It had looked for some time as though the Baron von Auffenberg had retired from the political stage. In circles in which he had formerly been held in unqualified esteem he was now regarded as a fallen hero.

His friends traced the cause of his failure to the incessant friction from which the party had suffered; to the widespread change that was taking place in the public mind; to the ever-increasing pressure from above and the never-ceasing fermentation from below; to the feverish restlessness that had come over the body politic, changing its form, its ideals, and its convictions; and to the more scrupulous and sometimes reactionary stand that was being taken on all matters of national culture.

But this could not explain the hard trace of repulsion and aversion which the Baron’s countenance had never before revealed when in the presence of men; it threw no light, or at most an inadequate light, on the stony glare, gloomy impatience, and reticence which he practised now even in those circles and under those circumstances in which he had formerly been noted for his diverting talents as a conversationalist and companion.

In his heart of hearts he had, as a matter of fact, always despised his political constituents, their speeches, their action, their enthusiasm, and their indignation. But he had never kicked over the traces, for during the course of a rather eventful life he had made the discovery that contempt and an icy disposition are invaluable adjuncts to any one who wishes to control men.

Even though he had fought at the beginning of his career with all the eloquence and buoyancy at his command for freedom and tolerance, it remained a fact that he regarded liberalism as nothing more than a newspaper term, a means of keeping men busy who were too indolent to think for themselves, and a source of obstructive annoyance to the openly hated but secretly admired Bismarck.

He had wielded a power in full consciousness of the lie he was acting, and had done it solely by gestures, calculations, and political adroitness. This will do for a while, but in time it eats into the marrow of one’s life.

In his eyes nothing was of value except the law, unwritten to be sure, but of immemorial duration, that subjects the little to the big, the weak to the strong, the immature to the experienced, the poor to the rich. In accordance with this law humanity for him was divided into two camps: those who submitted to the law, and the undesirable citizens who rebelled against the law.

And of these undesirable citizens his son Eberhard was the most undesirable.
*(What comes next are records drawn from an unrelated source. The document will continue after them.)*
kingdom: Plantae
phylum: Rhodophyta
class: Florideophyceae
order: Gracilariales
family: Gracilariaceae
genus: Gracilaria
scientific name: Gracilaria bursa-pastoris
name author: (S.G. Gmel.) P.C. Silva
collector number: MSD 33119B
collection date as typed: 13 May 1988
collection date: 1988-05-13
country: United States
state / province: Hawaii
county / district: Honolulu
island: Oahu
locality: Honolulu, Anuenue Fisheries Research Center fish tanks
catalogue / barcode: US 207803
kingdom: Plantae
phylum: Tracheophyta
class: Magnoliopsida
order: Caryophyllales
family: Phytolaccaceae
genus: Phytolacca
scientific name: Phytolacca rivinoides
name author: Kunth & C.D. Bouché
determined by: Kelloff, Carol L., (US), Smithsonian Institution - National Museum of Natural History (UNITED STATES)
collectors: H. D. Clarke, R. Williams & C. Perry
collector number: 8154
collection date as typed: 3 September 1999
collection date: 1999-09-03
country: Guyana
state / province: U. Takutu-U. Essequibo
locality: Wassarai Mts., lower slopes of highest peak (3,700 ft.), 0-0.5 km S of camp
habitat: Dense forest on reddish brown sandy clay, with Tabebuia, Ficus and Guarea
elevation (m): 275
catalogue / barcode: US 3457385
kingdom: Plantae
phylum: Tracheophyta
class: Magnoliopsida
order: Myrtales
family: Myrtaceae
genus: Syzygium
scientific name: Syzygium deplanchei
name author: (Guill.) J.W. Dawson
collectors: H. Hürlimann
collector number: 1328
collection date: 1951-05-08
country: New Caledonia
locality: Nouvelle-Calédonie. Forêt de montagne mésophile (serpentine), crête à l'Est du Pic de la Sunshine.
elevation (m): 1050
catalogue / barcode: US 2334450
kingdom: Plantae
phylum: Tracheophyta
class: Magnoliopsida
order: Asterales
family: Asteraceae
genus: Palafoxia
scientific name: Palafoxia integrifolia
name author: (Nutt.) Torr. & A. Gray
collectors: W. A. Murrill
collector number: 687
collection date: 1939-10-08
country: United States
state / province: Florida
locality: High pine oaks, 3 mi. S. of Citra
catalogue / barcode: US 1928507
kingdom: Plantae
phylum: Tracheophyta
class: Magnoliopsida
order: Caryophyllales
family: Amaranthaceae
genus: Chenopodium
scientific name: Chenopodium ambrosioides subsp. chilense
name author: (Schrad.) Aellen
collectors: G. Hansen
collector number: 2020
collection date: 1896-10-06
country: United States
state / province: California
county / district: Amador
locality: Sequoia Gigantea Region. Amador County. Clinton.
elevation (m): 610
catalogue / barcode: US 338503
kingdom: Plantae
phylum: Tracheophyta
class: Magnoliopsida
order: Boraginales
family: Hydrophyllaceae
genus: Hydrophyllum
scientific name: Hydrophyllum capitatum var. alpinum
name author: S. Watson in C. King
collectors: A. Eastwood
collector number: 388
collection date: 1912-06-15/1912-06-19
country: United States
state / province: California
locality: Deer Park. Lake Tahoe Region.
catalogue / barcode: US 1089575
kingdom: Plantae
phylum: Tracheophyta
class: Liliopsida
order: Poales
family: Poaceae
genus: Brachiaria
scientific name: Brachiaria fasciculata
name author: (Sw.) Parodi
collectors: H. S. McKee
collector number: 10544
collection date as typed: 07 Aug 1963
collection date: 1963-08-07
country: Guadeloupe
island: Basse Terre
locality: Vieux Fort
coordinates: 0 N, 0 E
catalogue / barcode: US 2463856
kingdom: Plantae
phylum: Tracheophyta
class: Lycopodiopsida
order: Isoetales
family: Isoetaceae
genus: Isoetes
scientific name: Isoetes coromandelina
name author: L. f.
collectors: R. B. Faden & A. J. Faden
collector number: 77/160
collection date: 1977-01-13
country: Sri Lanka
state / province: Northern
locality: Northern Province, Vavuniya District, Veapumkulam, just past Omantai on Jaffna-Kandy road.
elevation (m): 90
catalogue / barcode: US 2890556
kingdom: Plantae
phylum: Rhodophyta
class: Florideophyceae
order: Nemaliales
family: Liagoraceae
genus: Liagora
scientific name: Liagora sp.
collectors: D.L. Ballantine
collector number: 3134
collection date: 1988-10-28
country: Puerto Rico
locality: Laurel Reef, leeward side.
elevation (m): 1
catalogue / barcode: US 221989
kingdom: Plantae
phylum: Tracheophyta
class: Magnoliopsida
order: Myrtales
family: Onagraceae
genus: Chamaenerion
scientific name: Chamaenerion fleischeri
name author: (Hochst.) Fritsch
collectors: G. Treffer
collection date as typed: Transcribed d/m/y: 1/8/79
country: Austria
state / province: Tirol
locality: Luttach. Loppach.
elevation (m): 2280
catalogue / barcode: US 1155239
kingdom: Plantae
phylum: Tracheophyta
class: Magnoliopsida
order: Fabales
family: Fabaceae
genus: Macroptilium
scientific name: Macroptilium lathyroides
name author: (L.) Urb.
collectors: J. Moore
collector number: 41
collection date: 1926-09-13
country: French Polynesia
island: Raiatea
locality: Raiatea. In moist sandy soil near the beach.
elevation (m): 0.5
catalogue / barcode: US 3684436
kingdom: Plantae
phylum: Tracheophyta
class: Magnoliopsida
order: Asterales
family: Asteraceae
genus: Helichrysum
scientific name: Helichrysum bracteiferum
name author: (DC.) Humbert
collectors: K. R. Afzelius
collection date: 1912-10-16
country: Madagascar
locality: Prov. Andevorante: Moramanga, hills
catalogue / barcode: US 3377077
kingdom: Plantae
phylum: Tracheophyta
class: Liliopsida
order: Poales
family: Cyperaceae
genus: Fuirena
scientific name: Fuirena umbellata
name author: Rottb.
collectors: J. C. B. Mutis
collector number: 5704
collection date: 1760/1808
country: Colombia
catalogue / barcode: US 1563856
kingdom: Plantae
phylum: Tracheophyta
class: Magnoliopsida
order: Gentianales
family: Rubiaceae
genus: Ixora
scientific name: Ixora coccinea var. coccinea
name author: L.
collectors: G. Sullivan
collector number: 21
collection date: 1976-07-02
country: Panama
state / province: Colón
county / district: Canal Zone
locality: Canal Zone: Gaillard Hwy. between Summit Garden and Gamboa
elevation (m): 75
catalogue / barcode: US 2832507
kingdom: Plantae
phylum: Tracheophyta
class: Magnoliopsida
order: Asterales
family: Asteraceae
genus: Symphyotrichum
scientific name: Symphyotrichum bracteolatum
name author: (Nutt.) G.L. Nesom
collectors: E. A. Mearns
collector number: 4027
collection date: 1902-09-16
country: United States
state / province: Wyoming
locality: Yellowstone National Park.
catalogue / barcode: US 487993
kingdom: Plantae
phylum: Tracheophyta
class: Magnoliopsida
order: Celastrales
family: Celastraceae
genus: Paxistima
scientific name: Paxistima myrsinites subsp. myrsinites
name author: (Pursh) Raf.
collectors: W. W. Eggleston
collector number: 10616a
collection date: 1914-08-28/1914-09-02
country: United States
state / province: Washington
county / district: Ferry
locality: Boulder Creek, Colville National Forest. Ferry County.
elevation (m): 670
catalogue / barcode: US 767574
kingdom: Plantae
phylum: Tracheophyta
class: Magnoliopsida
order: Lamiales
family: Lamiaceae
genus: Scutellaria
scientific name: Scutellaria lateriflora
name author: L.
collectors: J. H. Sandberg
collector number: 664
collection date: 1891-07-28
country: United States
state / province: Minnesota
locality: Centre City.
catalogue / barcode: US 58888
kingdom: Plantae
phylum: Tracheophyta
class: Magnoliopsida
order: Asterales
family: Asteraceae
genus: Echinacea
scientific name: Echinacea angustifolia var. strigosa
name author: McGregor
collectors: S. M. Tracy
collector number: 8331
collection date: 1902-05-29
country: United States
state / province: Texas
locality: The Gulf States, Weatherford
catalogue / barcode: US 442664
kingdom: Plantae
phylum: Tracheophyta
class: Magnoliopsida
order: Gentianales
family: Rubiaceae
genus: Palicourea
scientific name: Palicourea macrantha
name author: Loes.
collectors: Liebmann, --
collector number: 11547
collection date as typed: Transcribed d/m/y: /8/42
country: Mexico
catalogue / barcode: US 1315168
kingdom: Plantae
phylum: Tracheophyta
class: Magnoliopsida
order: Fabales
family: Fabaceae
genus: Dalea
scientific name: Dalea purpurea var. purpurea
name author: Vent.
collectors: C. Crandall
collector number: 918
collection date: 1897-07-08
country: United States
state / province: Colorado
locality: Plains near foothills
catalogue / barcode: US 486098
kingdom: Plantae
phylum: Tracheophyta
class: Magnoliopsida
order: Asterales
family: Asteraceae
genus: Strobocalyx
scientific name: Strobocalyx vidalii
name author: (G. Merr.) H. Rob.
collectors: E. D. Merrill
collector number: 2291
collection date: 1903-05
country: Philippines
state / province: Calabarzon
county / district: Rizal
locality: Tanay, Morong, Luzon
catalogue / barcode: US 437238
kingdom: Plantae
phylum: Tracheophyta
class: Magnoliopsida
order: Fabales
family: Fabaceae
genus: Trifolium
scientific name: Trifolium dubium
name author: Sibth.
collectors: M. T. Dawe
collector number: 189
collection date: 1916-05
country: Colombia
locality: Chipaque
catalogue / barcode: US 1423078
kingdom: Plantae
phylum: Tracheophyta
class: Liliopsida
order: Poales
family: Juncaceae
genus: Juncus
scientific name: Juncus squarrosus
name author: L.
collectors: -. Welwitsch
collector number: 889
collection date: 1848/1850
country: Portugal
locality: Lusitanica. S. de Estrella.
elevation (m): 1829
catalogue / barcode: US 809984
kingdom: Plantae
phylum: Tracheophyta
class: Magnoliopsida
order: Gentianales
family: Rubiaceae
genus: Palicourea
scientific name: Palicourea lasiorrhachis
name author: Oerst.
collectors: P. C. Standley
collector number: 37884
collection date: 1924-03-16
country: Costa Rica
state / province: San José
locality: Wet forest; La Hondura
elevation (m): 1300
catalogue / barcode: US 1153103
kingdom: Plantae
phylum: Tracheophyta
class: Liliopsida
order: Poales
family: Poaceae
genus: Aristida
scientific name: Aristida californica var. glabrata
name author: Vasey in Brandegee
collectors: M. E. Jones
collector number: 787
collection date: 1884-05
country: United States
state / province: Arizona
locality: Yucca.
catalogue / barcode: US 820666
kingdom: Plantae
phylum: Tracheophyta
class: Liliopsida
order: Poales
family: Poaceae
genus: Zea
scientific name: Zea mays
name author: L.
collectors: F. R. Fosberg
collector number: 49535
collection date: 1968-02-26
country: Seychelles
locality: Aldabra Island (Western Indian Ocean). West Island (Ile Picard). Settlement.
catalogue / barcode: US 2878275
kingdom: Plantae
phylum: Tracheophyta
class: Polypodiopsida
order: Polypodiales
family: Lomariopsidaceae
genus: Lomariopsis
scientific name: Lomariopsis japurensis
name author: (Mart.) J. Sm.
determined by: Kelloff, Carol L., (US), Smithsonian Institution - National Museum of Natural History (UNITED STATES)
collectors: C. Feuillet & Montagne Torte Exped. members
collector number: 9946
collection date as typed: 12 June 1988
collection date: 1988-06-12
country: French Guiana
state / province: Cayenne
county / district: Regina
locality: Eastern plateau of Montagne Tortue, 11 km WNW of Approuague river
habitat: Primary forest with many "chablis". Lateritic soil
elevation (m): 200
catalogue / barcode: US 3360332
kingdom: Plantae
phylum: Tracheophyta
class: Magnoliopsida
With this stinging, painful thorn in his flesh, oppressed by the feeling of loneliness in the very midst of a noisy, fraudulent activity, and filled with an ever-increasing detestation of the superfluity and consequent effeminacy of his daily existence, he had created out of the figure of his son a picture of evil incarnate.

He visualised him in dissipation and depravity of every kind and degree; he saw him sinking lower and lower, a traitor to his family name; as if in a dream that appeases the sense of obscene horror, he saw him in league with the abandoned and proscribed, associating with thieves, street bandits, high-flying swindlers, counterfeiters, anarchists, prostitutes, and literati. He saw him in dirty dives, a fugitive from justice wandering along the highway, drunk in a gambling den, a beggar at a fair, and a prisoner at the bar.